[Task to complete] The response should contain every entry, reproduced exactly.

Start of Source records

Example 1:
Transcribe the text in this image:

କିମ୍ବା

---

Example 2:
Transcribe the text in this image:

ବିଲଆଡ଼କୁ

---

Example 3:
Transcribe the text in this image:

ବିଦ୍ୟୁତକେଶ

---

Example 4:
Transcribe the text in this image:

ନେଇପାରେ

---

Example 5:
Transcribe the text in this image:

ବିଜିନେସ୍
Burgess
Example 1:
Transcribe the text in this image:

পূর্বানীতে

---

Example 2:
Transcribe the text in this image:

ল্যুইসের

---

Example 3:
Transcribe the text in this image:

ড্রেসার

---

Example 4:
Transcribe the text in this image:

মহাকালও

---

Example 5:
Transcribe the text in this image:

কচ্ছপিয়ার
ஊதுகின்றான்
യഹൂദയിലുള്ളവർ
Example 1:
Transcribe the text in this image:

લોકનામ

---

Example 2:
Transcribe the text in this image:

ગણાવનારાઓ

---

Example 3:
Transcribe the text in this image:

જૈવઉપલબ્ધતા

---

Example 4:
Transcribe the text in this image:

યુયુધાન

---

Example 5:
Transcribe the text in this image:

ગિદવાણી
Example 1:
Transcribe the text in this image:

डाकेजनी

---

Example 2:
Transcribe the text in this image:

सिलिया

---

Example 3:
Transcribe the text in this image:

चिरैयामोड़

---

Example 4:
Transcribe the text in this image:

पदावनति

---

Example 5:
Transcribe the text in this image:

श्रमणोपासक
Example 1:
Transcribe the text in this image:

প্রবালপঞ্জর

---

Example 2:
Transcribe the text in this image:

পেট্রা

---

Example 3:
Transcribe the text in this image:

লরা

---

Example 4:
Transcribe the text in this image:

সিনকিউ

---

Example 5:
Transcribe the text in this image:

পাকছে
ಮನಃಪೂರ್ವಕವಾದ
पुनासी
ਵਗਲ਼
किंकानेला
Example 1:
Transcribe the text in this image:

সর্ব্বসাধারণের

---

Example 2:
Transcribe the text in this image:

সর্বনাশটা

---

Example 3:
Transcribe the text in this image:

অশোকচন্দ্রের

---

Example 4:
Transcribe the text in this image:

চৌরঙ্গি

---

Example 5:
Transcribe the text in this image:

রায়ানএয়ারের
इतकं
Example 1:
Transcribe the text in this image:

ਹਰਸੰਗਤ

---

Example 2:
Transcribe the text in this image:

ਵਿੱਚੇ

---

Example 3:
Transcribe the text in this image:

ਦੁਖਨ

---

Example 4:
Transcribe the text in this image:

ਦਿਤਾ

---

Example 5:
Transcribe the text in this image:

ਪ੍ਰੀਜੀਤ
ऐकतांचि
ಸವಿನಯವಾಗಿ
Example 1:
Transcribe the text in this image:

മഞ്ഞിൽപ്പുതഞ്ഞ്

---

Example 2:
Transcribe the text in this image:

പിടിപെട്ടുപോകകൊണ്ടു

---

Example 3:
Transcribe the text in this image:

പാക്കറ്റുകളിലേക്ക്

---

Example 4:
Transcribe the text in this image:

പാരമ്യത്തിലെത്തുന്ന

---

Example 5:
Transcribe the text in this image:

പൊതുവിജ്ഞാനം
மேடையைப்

End of Source records

[Response to this task]
Example 1:
Transcribe the text in this image:

କିମ୍ବା

---

Example 2:
Transcribe the text in this image:

ବିଲଆଡ଼କୁ

---

Example 3:
Transcribe the text in this image:

ବିଦ୍ୟୁତକେଶ

---

Example 4:
Transcribe the text in this image:

ନେଇପାରେ

---

Example 5:
Transcribe the text in this image:

ବିଜିନେସ୍
Burgess
Example 1:
Transcribe the text in this image:

পূর্বানীতে

---

Example 2:
Transcribe the text in this image:

ল্যুইসের

---

Example 3:
Transcribe the text in this image:

ড্রেসার

---

Example 4:
Transcribe the text in this image:

মহাকালও

---

Example 5:
Transcribe the text in this image:

কচ্ছপিয়ার
ஊதுகின்றான்
യഹൂദയിലുള്ളവർ
Example 1:
Transcribe the text in this image:

લોકનામ

---

Example 2:
Transcribe the text in this image:

ગણાવનારાઓ

---

Example 3:
Transcribe the text in this image:

જૈવઉપલબ્ધતા

---

Example 4:
Transcribe the text in this image:

યુયુધાન

---

Example 5:
Transcribe the text in this image:

ગિદવાણી
Example 1:
Transcribe the text in this image:

डाकेजनी

---

Example 2:
Transcribe the text in this image:

सिलिया

---

Example 3:
Transcribe the text in this image:

चिरैयामोड़

---

Example 4:
Transcribe the text in this image:

पदावनति

---

Example 5:
Transcribe the text in this image:

श्रमणोपासक
Example 1:
Transcribe the text in this image:

প্রবালপঞ্জর

---

Example 2:
Transcribe the text in this image:

পেট্রা

---

Example 3:
Transcribe the text in this image:

লরা

---

Example 4:
Transcribe the text in this image:

সিনকিউ

---

Example 5:
Transcribe the text in this image:

পাকছে
ಮನಃಪೂರ್ವಕವಾದ
पुनासी
ਵਗਲ਼
किंकानेला
Example 1:
Transcribe the text in this image:

সর্ব্বসাধারণের

---

Example 2:
Transcribe the text in this image:

সর্বনাশটা

---

Example 3:
Transcribe the text in this image:

অশোকচন্দ্রের

---

Example 4:
Transcribe the text in this image:

চৌরঙ্গি

---

Example 5:
Transcribe the text in this image:

রায়ানএয়ারের
इतकं
Example 1:
Transcribe the text in this image:

ਹਰਸੰਗਤ

---

Example 2:
Transcribe the text in this image:

ਵਿੱਚੇ

---

Example 3:
Transcribe the text in this image:

ਦੁਖਨ

---

Example 4:
Transcribe the text in this image:

ਦਿਤਾ

---

Example 5:
Transcribe the text in this image:

ਪ੍ਰੀਜੀਤ
ऐकतांचि
ಸವಿನಯವಾಗಿ
Example 1:
Transcribe the text in this image:

മഞ്ഞിൽപ്പുതഞ്ഞ്

---

Example 2:
Transcribe the text in this image:

പിടിപെട്ടുപോകകൊണ്ടു

---

Example 3:
Transcribe the text in this image:

പാക്കറ്റുകളിലേക്ക്

---

Example 4:
Transcribe the text in this image:

പാരമ്യത്തിലെത്തുന്ന

---

Example 5:
Transcribe the text in this image:

പൊതുവിജ്ഞാനം
மேடையைப்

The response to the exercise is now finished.